::: DATASET
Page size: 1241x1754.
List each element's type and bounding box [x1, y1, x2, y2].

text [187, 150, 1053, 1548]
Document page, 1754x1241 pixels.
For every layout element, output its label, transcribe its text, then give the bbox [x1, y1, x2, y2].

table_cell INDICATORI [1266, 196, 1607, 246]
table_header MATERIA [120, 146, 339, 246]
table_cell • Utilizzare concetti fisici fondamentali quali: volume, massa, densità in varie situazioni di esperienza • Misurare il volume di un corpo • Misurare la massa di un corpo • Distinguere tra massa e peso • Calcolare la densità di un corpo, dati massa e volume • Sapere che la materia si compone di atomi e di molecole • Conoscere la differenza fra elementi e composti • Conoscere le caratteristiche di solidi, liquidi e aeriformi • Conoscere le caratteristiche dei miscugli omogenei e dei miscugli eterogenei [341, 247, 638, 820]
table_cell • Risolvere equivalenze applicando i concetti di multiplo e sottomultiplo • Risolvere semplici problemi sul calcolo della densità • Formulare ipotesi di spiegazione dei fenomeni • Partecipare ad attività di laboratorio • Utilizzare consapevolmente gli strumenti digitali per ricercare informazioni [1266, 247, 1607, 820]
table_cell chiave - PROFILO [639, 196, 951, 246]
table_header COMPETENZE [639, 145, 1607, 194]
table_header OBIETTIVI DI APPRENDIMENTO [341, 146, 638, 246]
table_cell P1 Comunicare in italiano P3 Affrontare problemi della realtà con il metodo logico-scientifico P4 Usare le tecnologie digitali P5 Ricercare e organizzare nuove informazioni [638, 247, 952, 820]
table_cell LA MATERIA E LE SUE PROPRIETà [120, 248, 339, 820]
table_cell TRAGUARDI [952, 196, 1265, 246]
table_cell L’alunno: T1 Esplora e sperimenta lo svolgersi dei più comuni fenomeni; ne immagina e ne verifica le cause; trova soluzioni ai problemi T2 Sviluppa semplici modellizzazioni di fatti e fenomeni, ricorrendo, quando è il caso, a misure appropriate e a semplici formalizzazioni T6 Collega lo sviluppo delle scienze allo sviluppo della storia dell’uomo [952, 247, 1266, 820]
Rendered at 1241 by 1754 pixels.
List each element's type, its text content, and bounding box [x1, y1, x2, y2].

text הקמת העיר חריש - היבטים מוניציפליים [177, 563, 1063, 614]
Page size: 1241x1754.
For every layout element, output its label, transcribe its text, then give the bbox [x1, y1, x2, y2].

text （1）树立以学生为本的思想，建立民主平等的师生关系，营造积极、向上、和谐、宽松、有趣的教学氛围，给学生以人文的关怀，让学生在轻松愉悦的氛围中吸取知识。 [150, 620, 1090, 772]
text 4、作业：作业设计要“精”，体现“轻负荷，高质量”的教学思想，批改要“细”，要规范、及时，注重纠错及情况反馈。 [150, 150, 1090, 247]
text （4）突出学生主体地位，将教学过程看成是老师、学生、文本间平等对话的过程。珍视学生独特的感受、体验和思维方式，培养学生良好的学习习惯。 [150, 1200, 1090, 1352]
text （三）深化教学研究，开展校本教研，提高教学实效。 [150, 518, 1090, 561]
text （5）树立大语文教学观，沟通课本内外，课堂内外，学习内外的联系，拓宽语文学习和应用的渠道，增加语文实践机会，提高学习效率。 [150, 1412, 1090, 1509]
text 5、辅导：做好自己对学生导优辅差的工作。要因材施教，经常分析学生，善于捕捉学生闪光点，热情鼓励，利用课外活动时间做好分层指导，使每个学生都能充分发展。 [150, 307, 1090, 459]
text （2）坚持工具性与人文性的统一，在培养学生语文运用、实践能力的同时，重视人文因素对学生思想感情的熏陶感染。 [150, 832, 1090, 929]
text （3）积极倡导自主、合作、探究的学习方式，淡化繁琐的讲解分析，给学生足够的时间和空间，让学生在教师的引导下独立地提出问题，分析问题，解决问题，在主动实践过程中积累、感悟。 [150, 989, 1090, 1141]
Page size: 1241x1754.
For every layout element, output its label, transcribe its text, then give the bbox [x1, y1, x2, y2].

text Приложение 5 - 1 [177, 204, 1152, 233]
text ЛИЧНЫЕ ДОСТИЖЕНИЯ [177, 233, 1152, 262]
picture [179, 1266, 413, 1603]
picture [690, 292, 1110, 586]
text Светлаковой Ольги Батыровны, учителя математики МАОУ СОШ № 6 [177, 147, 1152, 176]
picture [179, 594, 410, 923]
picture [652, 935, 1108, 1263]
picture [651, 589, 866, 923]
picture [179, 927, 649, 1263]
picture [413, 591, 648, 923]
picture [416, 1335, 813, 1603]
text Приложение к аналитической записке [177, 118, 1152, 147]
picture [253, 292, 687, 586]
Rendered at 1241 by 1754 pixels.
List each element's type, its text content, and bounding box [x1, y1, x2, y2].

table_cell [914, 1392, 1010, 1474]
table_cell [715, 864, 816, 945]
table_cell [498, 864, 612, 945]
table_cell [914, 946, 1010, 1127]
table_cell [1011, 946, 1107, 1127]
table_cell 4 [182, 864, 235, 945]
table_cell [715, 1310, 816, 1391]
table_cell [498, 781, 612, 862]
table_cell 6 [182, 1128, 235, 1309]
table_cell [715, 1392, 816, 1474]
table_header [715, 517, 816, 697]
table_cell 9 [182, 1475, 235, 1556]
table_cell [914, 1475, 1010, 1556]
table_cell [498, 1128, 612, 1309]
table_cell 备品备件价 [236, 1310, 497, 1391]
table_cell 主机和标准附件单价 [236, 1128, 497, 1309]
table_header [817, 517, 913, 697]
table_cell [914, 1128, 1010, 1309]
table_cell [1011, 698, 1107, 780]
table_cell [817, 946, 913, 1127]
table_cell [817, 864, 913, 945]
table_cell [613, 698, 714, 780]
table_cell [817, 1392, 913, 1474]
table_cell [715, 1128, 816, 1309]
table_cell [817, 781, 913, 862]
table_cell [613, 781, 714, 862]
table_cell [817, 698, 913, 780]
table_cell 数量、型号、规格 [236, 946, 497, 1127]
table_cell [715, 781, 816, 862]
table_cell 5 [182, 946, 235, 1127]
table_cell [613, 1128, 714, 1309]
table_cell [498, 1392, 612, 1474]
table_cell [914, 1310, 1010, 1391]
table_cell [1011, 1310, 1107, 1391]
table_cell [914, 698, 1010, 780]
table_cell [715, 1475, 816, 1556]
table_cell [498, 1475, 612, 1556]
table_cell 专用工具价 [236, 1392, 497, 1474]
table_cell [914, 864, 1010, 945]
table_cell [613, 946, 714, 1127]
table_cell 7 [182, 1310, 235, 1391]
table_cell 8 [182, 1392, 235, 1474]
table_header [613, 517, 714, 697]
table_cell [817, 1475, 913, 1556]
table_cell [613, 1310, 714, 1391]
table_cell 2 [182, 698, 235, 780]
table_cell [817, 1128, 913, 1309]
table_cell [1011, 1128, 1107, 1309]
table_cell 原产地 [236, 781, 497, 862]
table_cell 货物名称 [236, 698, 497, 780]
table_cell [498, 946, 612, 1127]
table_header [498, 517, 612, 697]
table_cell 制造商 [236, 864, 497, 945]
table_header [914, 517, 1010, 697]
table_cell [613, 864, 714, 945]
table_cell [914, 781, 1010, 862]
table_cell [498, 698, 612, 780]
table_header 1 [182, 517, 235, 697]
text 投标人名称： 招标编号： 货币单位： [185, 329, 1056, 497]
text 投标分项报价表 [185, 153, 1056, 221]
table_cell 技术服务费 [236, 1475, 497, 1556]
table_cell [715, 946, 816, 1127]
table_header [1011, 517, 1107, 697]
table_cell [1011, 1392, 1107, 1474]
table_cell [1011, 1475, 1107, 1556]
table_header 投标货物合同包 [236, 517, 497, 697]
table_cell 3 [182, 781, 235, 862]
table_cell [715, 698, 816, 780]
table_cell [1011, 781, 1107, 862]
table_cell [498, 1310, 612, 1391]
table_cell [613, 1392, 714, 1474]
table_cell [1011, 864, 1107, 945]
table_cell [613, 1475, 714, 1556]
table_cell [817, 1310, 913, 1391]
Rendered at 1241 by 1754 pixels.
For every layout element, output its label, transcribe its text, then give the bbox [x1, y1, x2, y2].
::::::
■ **EXERCISE**: Retype only this range exactly: the first line of the data through the line where "Document page, 1754x1241 pixels." appears.

■ **WRITTEN ANSWER**:
Page size: 1241x1754.
List each element's type and bounding box [x1, y1, x2, y2].

text [187, 150, 1053, 1548]
Document page, 1754x1241 pixels.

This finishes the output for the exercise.